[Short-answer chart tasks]
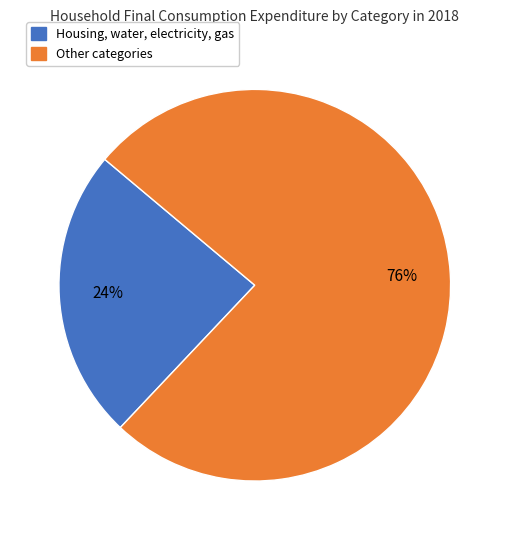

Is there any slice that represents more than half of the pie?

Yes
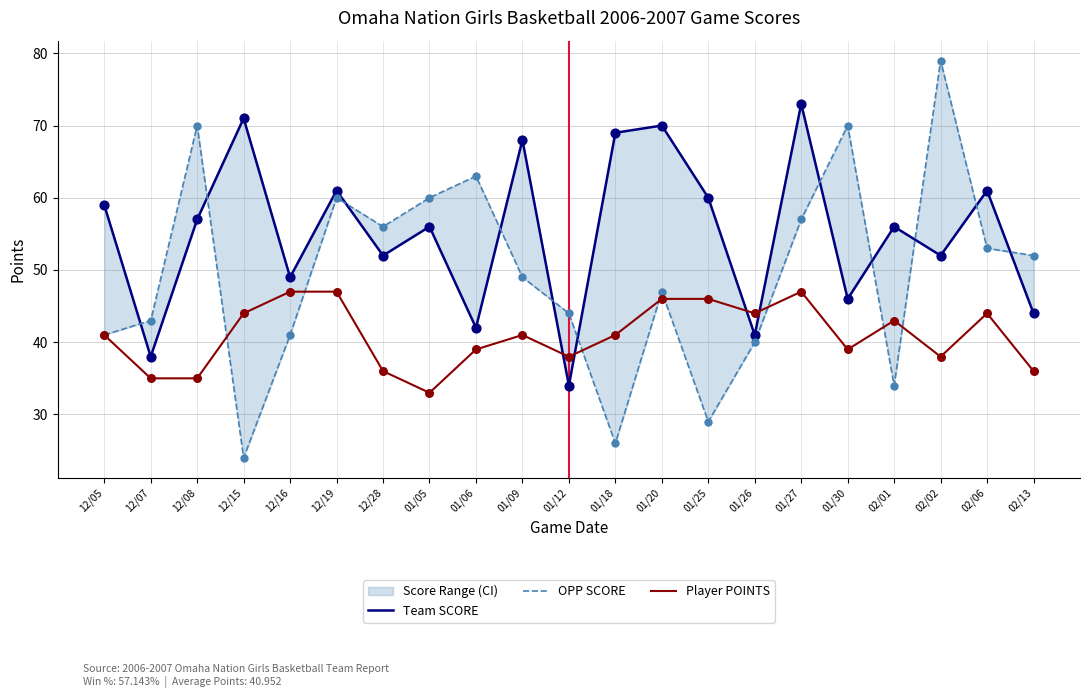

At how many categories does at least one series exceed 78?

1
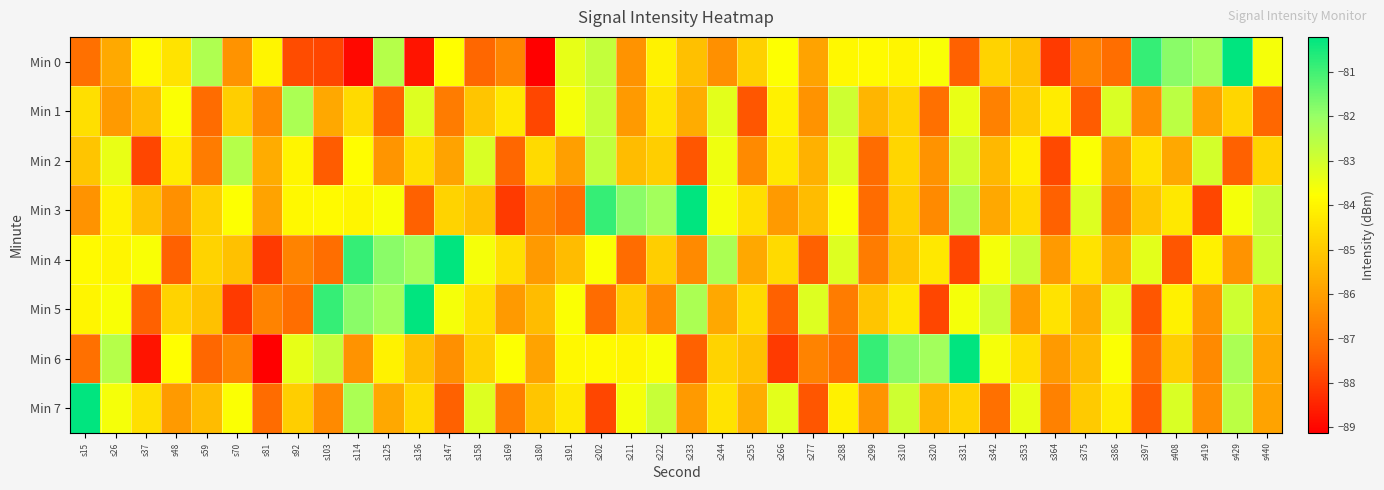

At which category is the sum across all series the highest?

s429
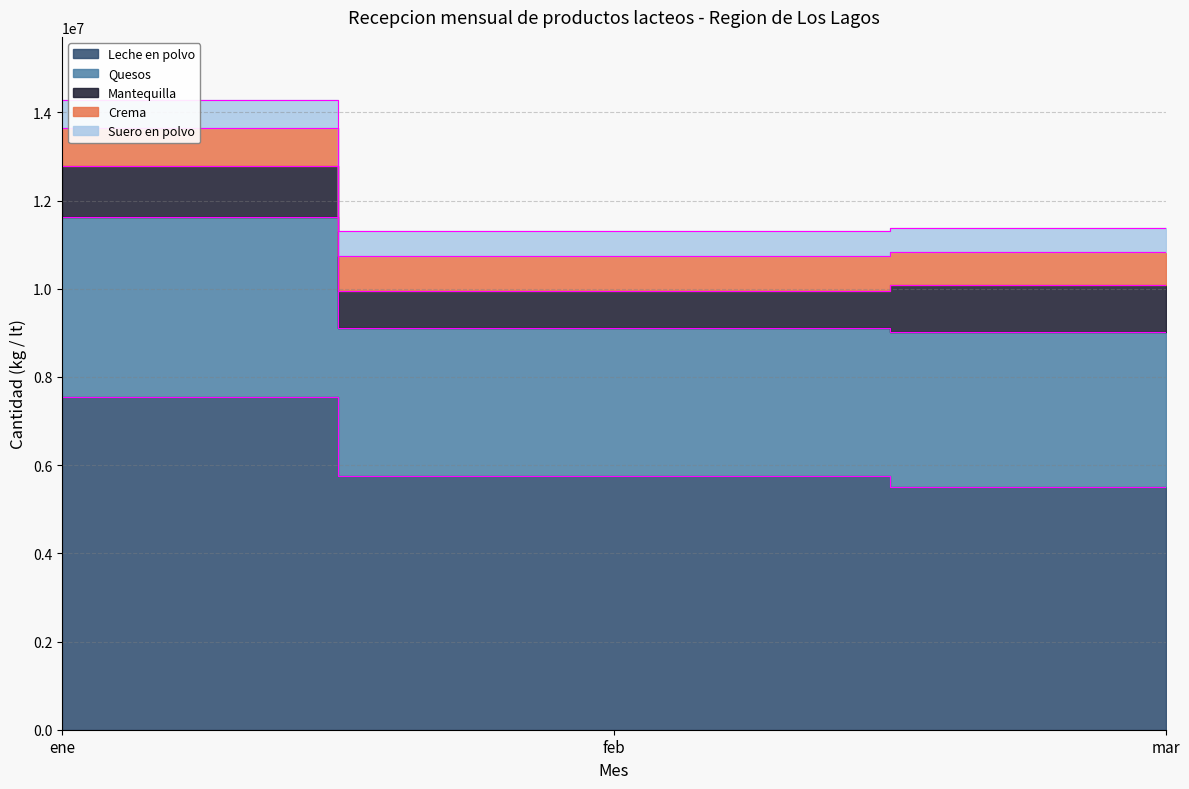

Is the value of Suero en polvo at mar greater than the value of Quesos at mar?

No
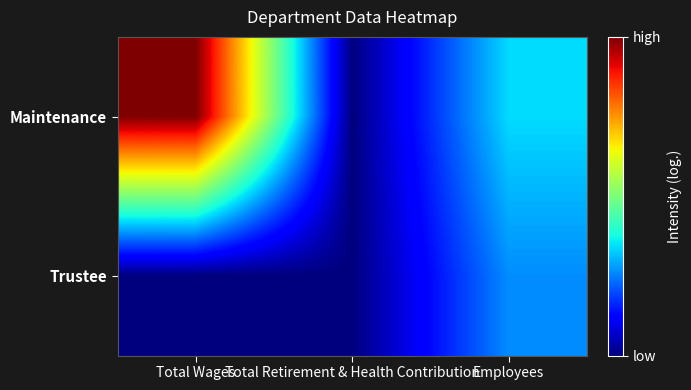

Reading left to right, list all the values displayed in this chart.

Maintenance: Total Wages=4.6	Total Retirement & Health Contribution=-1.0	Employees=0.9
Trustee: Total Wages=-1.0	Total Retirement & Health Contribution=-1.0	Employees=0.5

Brief: Please turn the material above into a JSON list of strings with one string per line. Leave out the blank lines and the picture markers.

Solution to this task:
[
  "Is there any slice that represents more than half of the pie?",
  "Yes",
  "At how many categories does at least one series exceed 78?",
  "1",
  "At which category is the sum across all series the highest?",
  "s429",
  "Is the value of Suero en polvo at mar greater than the value of Quesos at mar?",
  "No",
  "Reading left to right, list all the values displayed in this chart.",
  "Maintenance: Total Wages=4.6\tTotal Retirement & Health Contribution=-1.0\tEmployees=0.9",
  "Trustee: Total Wages=-1.0\tTotal Retirement & Health Contribution=-1.0\tEmployees=0.5"
]